RICHMOND, Va. (WWBT) - Labor Day weekend marks the unofficial end of summer for a lot of families.

It’s back to school for most kids next week, and it’s important to prepare your family in these final days.

You’re probably checking school supply lists, grabbing lunch supplies, double-checking bus routes and pickup times and figuring out your family activity plan.

As you juggle back-to-school night and back-to-school clothes, Richmond Moms Blog is offering tips to get you through next week.

Emmie Croxford is a mom to three boys ages 13, 9 and 8. She says to think ahead when it comes to supplies, buying more than the list.

“One of the things that I always get is I get project stuff," said Croxford. "Because, I always find that I have a child that’s like ‘Oh my goodness, I have a project due tomorrow!’ and then I’m going to like a drug store at night because everything else is not open. So, I try to buy poster paper and markers and some three by five cards that I don’t send with my kids to school.”

Start your fall schedule now.

Put the kids in bed earlier, and as hard as it is, make sure everyone gets up early enough for school.

“Summertime is so hard," said Croxford. "But if you get that schedule going, it’s going to do a lot better for them to be prepared for school, you know?
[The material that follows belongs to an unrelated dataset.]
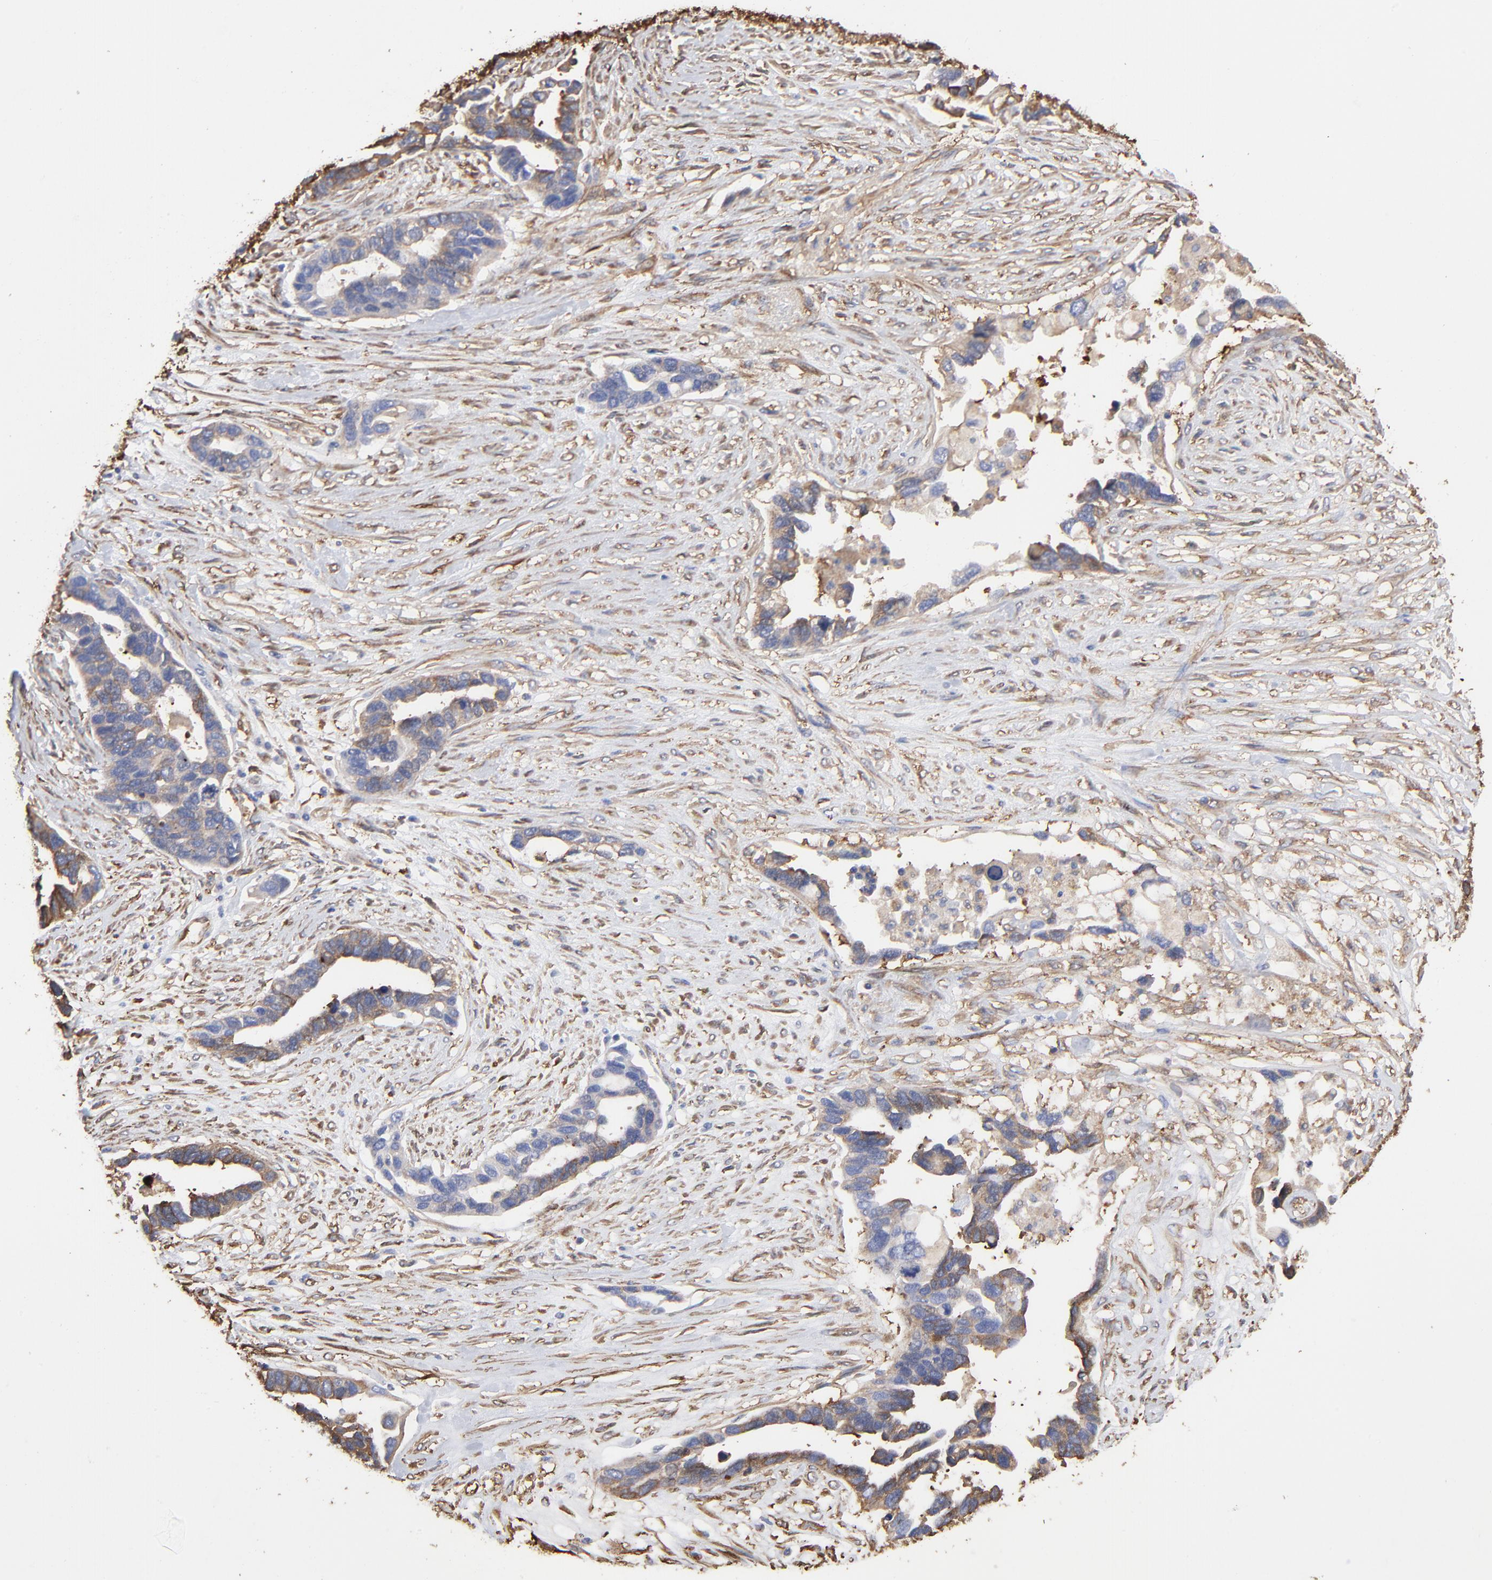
{"staining": {"intensity": "negative", "quantity": "none", "location": "none"}, "tissue": "ovarian cancer", "cell_type": "Tumor cells", "image_type": "cancer", "snomed": [{"axis": "morphology", "description": "Cystadenocarcinoma, serous, NOS"}, {"axis": "topography", "description": "Ovary"}], "caption": "Tumor cells are negative for protein expression in human serous cystadenocarcinoma (ovarian).", "gene": "CILP", "patient": {"sex": "female", "age": 54}}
I find that they also listen to me a little bit better.”

Use family moments, like dinner, to set expectations.

Talk about what the year will look like, how to listen and respect teachers and how your family will operate after class.

“One of the best things I could recommend is getting ready the night before," said Croxford. "If you get ready the night before, you know where everything is.”

Pack the lunches, pack the backpacks, pick out clothes and pick out breakfast the night before.

Also, remember to find your ID - parents of younger kids will need it to get them off the bus.

Be okay with being patient, as the buses could be late the first day.

“Everybody is greeting their child and they’re so excited to hear about their day and it takes them a while," said Croxford. "So, just be a little bit patient.”

Patience will be the name of the game for the first few weeks.

Croxford also recommends sending a little note to the teacher.

“Send your child’s teacher an email," said Croxford. "Introduce yourself. Work together as a partnership. Let them know that you want to partner with them. And help your child develop.”

Because at the end of the day, that’s the group goal, no matter how you get there.

Patient First also had ideas for getting your kids ready.

Make sure you’ve fulfilled the immunization requirements and also had a physical performed.

It’s also recommended you talk to your child about germs and how they spread, teaching kids to wash hands properly and how to sneeze into an elbow.

And have a plan for sick days- where will your kids go and who will watch them?

Here are five tips to get you started:

  1. Call your child’s school and ask about required immunizations. Different schools have different requirements. Many school websites have a page of health-related requirements.
  2. Your child’s doctor should perform a school physical. This physical can help identify health problems, including hearing and vision issues.
  3. Talk with your children about germs and how they spread. Teach the kids when and how to wash their hands properly. Also, make sure your children know what to do when they need to cough or sneeze. They should carry tissues or, if necessary, sneeze into the inside of their elbow instead of their hands.
  4. Children fall out of their school day sleep routine during vacation. Don’t wait until the night before school begins to get back into that routine. Ease your children back into their sleep schedule by gradually imposing an earlier bedtime a few weeks before school begins.
  5. Have a plan for sick days. Pediatricians stress that you should not send your child to school with a fever. A fever means the immune system is trying to fight off something. Your child may be contagious to other children and adults. Have a plan in place for last minute sick child care. You will probably need it before the school year ends.